* **About this task**
Go through the data and count the lines holding the string "commands". Write only the number.

(The data)

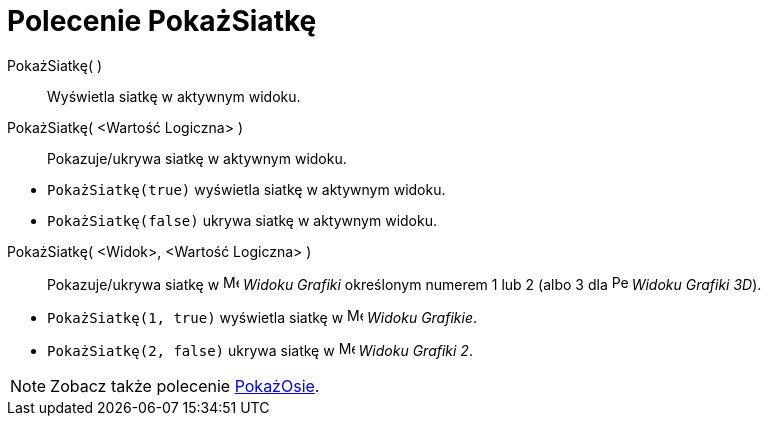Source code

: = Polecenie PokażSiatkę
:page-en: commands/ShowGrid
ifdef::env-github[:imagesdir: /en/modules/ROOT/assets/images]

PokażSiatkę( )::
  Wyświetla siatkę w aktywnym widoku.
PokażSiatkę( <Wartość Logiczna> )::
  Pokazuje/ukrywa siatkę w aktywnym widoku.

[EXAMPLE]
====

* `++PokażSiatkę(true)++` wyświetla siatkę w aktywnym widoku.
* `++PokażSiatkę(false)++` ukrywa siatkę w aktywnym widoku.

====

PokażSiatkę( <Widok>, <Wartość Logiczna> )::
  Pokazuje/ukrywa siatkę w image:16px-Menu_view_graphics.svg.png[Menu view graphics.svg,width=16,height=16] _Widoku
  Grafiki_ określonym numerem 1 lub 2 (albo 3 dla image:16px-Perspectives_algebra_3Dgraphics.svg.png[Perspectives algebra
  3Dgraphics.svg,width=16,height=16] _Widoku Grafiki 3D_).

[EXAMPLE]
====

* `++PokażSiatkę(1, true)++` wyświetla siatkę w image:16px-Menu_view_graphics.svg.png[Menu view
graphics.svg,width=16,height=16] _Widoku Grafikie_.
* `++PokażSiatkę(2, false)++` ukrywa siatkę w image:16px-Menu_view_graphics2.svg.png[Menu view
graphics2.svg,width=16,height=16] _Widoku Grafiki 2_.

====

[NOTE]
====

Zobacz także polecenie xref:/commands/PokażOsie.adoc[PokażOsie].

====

(End The data)
(The data)

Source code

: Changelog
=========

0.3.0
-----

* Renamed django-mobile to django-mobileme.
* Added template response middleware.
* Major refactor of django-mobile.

(End The data)

* **Final answer**
2